### Job
Reproduce the rows below with "common name" swapped for "vernacular name" everywhere it appears, keeping everything else the same.

### Records for the exercise
start

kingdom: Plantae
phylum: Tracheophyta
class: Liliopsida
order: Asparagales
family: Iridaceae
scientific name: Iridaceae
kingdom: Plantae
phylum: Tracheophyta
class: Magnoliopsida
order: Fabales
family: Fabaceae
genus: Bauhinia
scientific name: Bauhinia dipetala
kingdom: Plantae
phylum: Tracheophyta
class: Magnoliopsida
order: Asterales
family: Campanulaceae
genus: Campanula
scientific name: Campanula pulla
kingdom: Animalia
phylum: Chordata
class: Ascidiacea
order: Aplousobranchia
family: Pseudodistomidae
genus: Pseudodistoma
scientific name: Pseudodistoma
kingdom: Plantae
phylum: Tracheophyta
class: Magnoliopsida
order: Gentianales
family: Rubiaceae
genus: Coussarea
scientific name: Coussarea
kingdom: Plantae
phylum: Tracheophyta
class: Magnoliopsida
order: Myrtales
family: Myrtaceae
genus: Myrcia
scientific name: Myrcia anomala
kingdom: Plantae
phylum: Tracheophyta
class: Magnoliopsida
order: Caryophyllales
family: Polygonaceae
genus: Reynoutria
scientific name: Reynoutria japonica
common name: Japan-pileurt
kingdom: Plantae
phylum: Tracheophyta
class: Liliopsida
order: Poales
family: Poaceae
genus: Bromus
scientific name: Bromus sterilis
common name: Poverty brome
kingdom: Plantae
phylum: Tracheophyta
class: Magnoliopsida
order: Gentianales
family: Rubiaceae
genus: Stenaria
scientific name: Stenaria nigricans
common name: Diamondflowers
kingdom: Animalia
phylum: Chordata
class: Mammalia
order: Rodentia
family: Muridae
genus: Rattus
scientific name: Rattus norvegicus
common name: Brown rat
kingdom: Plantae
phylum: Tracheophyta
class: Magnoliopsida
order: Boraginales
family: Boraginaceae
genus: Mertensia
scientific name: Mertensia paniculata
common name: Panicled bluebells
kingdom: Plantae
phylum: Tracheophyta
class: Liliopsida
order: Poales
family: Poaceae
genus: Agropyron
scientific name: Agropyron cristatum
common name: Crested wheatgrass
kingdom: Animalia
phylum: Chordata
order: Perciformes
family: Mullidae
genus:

end

### Correct result
kingdom: Plantae
phylum: Tracheophyta
class: Liliopsida
order: Asparagales
family: Iridaceae
scientific name: Iridaceae
kingdom: Plantae
phylum: Tracheophyta
class: Magnoliopsida
order: Fabales
family: Fabaceae
genus: Bauhinia
scientific name: Bauhinia dipetala
kingdom: Plantae
phylum: Tracheophyta
class: Magnoliopsida
order: Asterales
family: Campanulaceae
genus: Campanula
scientific name: Campanula pulla
kingdom: Animalia
phylum: Chordata
class: Ascidiacea
order: Aplousobranchia
family: Pseudodistomidae
genus: Pseudodistoma
scientific name: Pseudodistoma
kingdom: Plantae
phylum: Tracheophyta
class: Magnoliopsida
order: Gentianales
family: Rubiaceae
genus: Coussarea
scientific name: Coussarea
kingdom: Plantae
phylum: Tracheophyta
class: Magnoliopsida
order: Myrtales
family: Myrtaceae
genus: Myrcia
scientific name: Myrcia anomala
kingdom: Plantae
phylum: Tracheophyta
class: Magnoliopsida
order: Caryophyllales
family: Polygonaceae
genus: Reynoutria
scientific name: Reynoutria japonica
vernacular name: Japan-pileurt
kingdom: Plantae
phylum: Tracheophyta
class: Liliopsida
order: Poales
family: Poaceae
genus: Bromus
scientific name: Bromus sterilis
vernacular name: Poverty brome
kingdom: Plantae
phylum: Tracheophyta
class: Magnoliopsida
order: Gentianales
family: Rubiaceae
genus: Stenaria
scientific name: Stenaria nigricans
vernacular name: Diamondflowers
kingdom: Animalia
phylum: Chordata
class: Mammalia
order: Rodentia
family: Muridae
genus: Rattus
scientific name: Rattus norvegicus
vernacular name: Brown rat
kingdom: Plantae
phylum: Tracheophyta
class: Magnoliopsida
order: Boraginales
family: Boraginaceae
genus: Mertensia
scientific name: Mertensia paniculata
vernacular name: Panicled bluebells
kingdom: Plantae
phylum: Tracheophyta
class: Liliopsida
order: Poales
family: Poaceae
genus: Agropyron
scientific name: Agropyron cristatum
vernacular name: Crested wheatgrass
kingdom: Animalia
phylum: Chordata
order: Perciformes
family: Mullidae
genus:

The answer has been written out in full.